Ordinanza di Cassazione Civile Sez. 2 Num. 21695 Anno 2024
Civile Ord. Sez. 2 Num. 21695 Anno 2024
Presidente: NOME COGNOME
Relatore: NOME COGNOME
Data pubblicazione: 01/08/2024
ORDINANZA
sul ricorso iscritto al n. 11960/2020 R.G. proposto da:
COGNOME NOME, elettivamente domiciliato in INDIRIZZO, presso lo studio dell’avvocato COGNOME NOME (CODICE_FISCALE) rappresentato e difeso dall’avvocato COGNOME NOME (CODICE_FISCALE)
-ricorrente-
contro
COGNOME NOME, COGNOME NOME, elettivamente domiciliato in INDIRIZZO, presso lo studio dell’avvocato COGNOME (CODICE_FISCALE) rappresentato e difeso dall’avvocato COGNOME (CODICE_FISCALE)
-controricorrenti- avverso SENTENZA di CORTE D’APPELLO ANCONA n. 1656/2019 depositata il 21/11/2019.
Udita la relazione svolta nella camera di consiglio del 19/03/2024 dal Consigliere COGNOME NOME.
FATTI DI CAUSA
NOME COGNOME convenne innanzi al Tribunale di Ascoli Piceno la sorella NOME per sentire dichiarare, in suo favore l’ avvenuto acquisto per usucapione di alcuni terreni ed annesso fabbricato rurale cointestati per la metà alla convenuta.
Il Tribunale rigettò la domanda sia in relazione al fabbricato che ai terreni perché non ritenne sussistente la prova del possesso esclusivo sui beni, risultando invece elementi di segno contrario costituiti da una missiva del 2.2.2008, con la quale l’attrice aveva invitato la convenuta a definire la questione relativa alla divisione dei beni in comproprietà; tale nota implicava, secondo il primo giudice, il riconoscimento dell’altrui diritto ed escludeva l’ animus rem sibi habendi in capo all’attrice.
Il Tribunale valorizzò l’ulteriore aspetto costituito dalla circostanza che il possesso vantato da parte attrice era avvenuto congiuntamente con quello della madre, deceduta nell’anno 1996, quando era già decorso il termine per l’usucapione sicché le due sorelle sarebbero ambedue succedute nel diritto acquisito da quest’ultima.
La Corte d’appello di Ancona fu di diverso avviso e, in parziale accoglimento del gravame proposto da NOME COGNOME, accolse la domanda di usucapione limitatamente ai terreni, osservando che l’attrice aveva fornito la prova di averli coltivati nel corso degli anni, e rilevando che la citata missiva del 2.2.2008, con cui si invitava la sorella alla divisione dei beni ereditari, non faceva riferimento ai terreni ma solamente all’abitazione.
Ricorre per cassazione NOME COGNOME sulla base di sei motivi.

COSA FARE:
• 1. Per favore, cita dall'ordinanza il passo compreso tra "La Corte d’appello" e "ma solamente all’abitazione.", estremi inclusi.
• 2. Secondo l'ordinanza, per quali ragioni la Corte d'appello di Ancona accolse la domanda di usucapione solo per i terreni? Rispondi in una, due o tre frasi.
Le righe non hanno alcun ruolo in questo lavoro.

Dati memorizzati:
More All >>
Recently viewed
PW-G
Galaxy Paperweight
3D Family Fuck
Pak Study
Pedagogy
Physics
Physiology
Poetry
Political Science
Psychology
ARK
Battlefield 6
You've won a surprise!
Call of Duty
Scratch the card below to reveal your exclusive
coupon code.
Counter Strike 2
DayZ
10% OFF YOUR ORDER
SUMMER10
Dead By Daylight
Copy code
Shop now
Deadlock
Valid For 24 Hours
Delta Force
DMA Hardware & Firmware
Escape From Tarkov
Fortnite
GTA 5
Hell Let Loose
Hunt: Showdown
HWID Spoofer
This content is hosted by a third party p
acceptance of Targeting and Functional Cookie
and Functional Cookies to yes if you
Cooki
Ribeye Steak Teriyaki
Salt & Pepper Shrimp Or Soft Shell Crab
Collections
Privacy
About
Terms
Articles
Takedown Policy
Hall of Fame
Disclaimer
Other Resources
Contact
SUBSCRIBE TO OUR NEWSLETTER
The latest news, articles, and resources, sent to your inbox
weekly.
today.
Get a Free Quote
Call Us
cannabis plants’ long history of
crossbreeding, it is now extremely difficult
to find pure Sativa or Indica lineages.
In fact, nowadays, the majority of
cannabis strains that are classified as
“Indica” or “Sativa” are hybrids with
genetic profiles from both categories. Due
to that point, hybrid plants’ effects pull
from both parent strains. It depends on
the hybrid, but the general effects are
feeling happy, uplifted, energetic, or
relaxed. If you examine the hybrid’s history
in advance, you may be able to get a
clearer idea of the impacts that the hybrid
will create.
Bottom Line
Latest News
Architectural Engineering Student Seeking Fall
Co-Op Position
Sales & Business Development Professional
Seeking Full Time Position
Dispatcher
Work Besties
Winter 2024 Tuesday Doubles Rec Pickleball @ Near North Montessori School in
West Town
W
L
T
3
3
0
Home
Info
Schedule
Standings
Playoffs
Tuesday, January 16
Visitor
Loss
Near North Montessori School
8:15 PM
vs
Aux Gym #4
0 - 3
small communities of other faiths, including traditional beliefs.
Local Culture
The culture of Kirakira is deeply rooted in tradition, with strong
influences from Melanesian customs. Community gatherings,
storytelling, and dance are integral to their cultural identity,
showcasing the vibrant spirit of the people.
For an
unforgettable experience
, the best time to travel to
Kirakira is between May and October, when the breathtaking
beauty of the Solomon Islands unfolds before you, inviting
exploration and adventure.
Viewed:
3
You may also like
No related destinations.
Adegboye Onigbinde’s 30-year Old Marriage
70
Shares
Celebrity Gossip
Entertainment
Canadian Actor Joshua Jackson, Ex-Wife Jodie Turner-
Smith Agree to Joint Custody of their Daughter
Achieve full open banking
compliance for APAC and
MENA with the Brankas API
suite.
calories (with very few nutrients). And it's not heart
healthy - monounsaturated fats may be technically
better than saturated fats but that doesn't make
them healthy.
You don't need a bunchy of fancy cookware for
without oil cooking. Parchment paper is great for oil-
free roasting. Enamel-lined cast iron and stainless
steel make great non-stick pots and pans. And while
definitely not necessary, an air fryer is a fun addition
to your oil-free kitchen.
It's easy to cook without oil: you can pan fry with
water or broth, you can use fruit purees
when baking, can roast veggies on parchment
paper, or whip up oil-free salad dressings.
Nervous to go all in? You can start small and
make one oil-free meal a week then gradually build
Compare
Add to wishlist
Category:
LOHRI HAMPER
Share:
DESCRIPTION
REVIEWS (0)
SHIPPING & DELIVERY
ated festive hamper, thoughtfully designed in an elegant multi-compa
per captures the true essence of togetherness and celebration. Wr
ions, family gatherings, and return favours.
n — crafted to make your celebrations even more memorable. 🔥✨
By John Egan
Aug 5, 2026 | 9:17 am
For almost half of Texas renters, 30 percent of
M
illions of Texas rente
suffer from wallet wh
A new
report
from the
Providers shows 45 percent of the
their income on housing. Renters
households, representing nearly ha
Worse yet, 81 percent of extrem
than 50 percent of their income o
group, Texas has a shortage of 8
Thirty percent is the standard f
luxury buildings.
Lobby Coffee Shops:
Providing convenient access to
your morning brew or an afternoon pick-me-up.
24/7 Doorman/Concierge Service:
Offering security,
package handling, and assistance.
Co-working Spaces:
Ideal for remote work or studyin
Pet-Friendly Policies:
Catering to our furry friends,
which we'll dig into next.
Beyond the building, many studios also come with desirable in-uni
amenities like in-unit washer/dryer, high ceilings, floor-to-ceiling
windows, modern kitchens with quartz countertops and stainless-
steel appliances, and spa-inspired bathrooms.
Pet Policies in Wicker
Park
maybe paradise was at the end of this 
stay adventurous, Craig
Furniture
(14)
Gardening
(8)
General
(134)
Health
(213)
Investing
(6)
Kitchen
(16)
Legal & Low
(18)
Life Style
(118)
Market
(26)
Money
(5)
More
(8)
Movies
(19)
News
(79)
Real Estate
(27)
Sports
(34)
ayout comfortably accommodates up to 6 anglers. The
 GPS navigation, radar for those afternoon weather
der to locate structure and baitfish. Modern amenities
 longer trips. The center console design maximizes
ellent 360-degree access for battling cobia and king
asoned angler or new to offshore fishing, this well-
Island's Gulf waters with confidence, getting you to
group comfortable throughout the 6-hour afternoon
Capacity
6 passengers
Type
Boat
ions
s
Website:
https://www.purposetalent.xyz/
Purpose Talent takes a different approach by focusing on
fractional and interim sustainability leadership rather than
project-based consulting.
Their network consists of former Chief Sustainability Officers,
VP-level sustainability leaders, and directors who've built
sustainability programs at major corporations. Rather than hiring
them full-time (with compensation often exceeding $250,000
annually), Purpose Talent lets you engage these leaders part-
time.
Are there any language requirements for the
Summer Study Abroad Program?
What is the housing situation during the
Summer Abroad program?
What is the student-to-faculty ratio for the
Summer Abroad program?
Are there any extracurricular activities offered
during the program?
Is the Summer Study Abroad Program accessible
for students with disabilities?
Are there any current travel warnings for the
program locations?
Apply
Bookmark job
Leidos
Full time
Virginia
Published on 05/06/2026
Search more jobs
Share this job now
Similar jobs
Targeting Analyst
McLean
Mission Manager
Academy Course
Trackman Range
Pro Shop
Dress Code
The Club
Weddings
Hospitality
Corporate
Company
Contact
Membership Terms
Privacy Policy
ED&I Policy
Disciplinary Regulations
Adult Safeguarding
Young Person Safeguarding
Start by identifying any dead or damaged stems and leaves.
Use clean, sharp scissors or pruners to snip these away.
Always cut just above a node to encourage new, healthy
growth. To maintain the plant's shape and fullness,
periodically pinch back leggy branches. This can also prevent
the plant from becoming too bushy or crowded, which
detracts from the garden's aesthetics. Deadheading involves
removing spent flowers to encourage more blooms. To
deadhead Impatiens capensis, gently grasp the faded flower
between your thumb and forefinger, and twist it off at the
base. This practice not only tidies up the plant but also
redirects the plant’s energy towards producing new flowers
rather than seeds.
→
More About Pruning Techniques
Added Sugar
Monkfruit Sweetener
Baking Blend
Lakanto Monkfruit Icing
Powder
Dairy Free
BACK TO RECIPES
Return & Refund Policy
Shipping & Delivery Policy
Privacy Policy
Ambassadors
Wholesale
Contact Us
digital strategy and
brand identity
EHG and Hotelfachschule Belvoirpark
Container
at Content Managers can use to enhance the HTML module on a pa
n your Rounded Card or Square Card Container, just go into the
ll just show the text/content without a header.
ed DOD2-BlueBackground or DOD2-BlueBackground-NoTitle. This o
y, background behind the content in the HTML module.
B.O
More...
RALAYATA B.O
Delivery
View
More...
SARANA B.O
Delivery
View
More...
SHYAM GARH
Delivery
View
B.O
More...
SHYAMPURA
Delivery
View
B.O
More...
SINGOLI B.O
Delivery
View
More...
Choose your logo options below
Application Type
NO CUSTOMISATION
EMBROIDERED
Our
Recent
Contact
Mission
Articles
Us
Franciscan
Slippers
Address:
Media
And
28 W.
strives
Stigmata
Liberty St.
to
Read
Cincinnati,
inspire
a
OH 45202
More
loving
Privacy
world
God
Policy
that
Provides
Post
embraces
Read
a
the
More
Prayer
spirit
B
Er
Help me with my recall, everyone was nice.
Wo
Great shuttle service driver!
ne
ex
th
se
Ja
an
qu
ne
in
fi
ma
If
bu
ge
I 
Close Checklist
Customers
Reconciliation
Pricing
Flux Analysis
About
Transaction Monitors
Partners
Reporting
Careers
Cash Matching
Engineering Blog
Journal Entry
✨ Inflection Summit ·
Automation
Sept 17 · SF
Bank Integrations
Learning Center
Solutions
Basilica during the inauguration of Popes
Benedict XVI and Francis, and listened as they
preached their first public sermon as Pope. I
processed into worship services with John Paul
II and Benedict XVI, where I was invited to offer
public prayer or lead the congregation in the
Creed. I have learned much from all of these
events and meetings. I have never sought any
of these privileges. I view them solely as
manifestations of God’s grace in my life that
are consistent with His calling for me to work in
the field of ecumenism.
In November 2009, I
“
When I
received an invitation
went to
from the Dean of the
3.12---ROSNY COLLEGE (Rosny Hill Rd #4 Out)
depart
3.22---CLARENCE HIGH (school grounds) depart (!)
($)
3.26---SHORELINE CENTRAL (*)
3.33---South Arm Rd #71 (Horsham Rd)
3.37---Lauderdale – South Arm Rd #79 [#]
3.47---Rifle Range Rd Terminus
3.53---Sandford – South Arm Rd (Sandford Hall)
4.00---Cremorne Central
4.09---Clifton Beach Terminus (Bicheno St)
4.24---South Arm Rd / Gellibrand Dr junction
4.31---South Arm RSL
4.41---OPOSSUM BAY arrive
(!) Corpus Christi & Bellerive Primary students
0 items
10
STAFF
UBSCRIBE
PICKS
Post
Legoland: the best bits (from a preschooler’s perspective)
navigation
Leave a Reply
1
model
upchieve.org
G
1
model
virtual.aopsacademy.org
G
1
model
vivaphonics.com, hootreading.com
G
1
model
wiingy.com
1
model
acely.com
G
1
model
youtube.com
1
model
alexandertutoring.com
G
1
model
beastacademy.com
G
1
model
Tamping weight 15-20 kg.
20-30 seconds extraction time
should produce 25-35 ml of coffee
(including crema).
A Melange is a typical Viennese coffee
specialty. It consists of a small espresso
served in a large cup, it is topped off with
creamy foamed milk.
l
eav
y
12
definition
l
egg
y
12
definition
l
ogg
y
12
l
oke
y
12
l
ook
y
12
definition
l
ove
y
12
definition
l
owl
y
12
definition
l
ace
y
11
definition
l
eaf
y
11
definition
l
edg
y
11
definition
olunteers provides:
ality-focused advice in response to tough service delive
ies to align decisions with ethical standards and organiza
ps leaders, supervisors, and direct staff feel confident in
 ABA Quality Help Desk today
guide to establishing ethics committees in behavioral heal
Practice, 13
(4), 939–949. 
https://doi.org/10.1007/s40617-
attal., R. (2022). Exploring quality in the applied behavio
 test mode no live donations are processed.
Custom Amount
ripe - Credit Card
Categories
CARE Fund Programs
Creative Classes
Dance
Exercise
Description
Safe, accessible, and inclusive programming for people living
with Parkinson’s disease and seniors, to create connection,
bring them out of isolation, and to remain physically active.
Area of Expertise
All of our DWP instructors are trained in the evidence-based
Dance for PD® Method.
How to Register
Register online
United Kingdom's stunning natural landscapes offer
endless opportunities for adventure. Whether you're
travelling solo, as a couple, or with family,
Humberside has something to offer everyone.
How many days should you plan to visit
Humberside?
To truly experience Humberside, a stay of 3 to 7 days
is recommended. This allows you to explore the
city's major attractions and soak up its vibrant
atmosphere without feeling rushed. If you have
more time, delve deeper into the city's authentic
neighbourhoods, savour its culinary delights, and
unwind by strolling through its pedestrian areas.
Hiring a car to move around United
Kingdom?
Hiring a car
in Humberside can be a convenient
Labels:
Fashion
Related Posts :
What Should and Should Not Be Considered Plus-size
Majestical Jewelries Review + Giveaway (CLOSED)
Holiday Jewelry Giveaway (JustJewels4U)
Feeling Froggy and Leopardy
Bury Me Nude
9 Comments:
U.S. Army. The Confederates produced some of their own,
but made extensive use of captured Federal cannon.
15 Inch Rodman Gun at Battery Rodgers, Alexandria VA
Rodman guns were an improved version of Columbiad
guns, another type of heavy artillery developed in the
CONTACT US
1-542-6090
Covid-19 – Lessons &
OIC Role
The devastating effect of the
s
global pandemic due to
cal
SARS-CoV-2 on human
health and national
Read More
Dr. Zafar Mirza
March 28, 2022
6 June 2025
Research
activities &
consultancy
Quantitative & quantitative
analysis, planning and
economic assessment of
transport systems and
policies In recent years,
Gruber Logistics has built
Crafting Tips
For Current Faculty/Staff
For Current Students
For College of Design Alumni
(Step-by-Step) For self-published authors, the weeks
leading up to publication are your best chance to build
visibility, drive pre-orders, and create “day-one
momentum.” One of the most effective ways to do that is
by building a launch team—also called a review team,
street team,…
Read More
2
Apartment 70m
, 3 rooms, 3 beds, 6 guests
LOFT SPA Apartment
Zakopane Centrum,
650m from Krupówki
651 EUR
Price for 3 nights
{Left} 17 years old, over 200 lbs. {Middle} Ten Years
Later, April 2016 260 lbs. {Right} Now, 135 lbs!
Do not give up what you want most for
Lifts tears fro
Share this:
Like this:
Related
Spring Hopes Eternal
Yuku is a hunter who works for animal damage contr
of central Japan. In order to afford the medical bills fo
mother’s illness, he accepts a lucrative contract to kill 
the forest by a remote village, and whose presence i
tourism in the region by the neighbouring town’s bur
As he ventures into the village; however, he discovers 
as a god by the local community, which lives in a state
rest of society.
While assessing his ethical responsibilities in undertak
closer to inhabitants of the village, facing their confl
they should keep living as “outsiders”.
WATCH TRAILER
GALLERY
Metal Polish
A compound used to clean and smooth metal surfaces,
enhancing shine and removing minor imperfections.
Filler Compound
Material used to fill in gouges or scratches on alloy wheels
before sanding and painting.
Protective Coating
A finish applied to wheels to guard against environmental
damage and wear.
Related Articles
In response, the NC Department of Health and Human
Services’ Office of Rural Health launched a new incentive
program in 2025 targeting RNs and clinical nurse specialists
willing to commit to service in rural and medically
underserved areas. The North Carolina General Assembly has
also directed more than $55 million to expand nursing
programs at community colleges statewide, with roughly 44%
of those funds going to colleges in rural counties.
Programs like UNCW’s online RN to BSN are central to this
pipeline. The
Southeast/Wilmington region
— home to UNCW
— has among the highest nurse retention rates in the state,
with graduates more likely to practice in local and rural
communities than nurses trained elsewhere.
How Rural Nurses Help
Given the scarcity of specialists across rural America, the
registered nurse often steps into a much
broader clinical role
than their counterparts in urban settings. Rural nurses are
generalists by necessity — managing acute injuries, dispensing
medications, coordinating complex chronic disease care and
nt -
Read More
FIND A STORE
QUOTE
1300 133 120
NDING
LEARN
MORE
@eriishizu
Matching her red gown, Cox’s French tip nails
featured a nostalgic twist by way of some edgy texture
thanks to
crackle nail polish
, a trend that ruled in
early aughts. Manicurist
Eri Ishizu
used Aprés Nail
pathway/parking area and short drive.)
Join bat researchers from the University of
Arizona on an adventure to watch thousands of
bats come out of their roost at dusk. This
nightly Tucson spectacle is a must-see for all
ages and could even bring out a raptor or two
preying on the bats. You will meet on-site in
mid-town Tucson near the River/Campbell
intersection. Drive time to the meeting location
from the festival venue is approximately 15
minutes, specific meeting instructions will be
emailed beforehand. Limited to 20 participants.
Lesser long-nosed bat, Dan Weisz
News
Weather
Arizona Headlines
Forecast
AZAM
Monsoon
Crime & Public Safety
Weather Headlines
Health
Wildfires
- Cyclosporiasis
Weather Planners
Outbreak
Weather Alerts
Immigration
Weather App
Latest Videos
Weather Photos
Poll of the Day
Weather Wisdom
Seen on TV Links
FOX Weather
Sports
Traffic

RISPOSTE:
• 1.
La Corte d’appello di Ancona fu di diverso avviso e, in parziale accoglimento del gravame proposto da NOME COGNOME, accolse la domanda di usucapione limitatamente ai terreni, osservando che l’attrice aveva fornito la prova di averli coltivati nel corso degli anni, e rilevando che la citata missiva del 2.2.2008, con cui si invitava la sorella alla divisione dei beni ereditari, non faceva riferimento ai terreni ma solamente all’abitazione.

• 2. La Corte d'appello osservò che l'attrice aveva fornito la prova di aver coltivato i terreni nel corso degli anni. Rilevò inoltre che la missiva del 2.2.2008, con cui si invitava la sorella alla divisione dei beni ereditari, non faceva riferimento ai terreni ma solamente all'abitazione.